Cancer risk associated with benzene (A) or formaldehyde (B) exposure
Excess probability curve for reproductive and developmental toxicity risk (MADL) associated with benzene exposure (C)
The probability of RfD%>100 of three chemical substances as a function of commuting time (D)
Levels of chemicals that have the potential to cause reproductive and developmental toxicity are labeled
with MADL.
MADL says that even if an individual is exposed to 1,000 times that level, it will not work
chemically.
The study authors believe that the risk of benzene-related cancer, in the case of a commute time of 20-240 minutes, the probability of RfD%>100 ranges from 2.
4% ~ 77.
5%; The probability of cancer risk related to formaldehyde ranges from 0.
9%~74.
4
% to RfD%>100.
In addition, the risk of reproductive toxicity of benzene is also much lower than the risk
of cancer of benzene or formaldehyde.
Researchers believe that emissions of these VOCs may decrease with vehicle age, total vehicle mileage, ventilation rate, and decrease in vehicle temperature or relative humidity, and measures can be taken to reduce the daily dose
of hazardous substances inhaled by commuters.

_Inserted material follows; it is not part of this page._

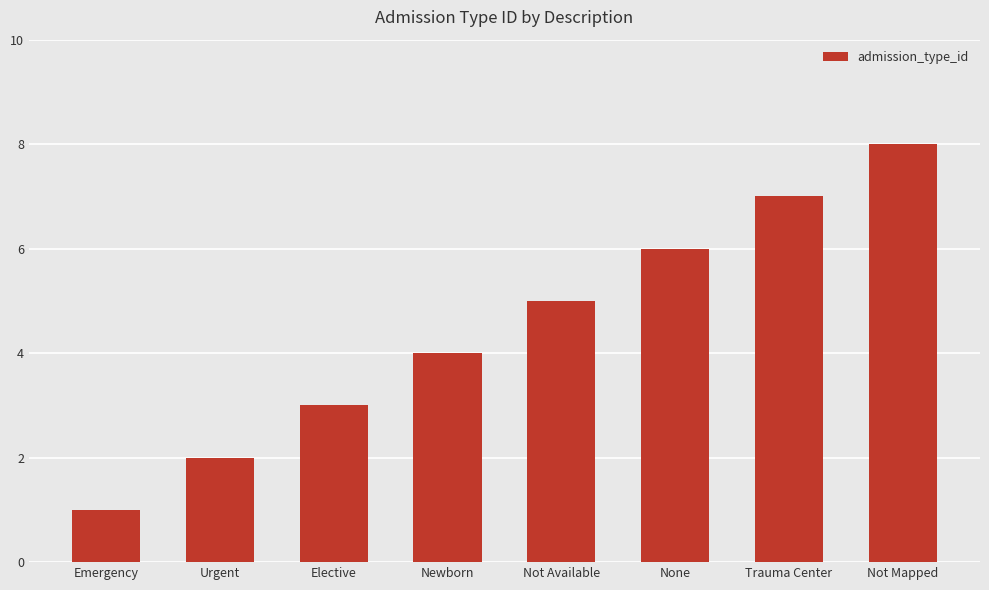

Is it true that the value at Trauma Center is 3?

False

Reddam advises commuters to keep windows open as much as possible during their ride
.
"At least with air circulating, you're diluting the concentration
of these chemicals in the car," she said.
”
"There should be alternatives to these chemicals, and we should be using alternatives
," Volz said.
”
In many regions, vehicle emissions have become a major source of air pollutants, including carbon monoxide (CO), carbon dioxide (CO2), volatile organic compounds or hydrocarbons (hc), nitrogen oxides (NOx), and particulate matter (PM).
Increasing traffic congestion can significantly increase emissions of these pollutants and reduce air quality
.
According to epidemiological studies, the emission of pollutants increases the risk
of morbidity and mortality among drivers, commuters, and individuals living near highways.
Over the next decade, due to continued urbanization, more and more of the population may be affected by transport-related emissions (black smoke, ozone, etc.
), and even increase the risk
of non-allergic respiratory infections and inflammation.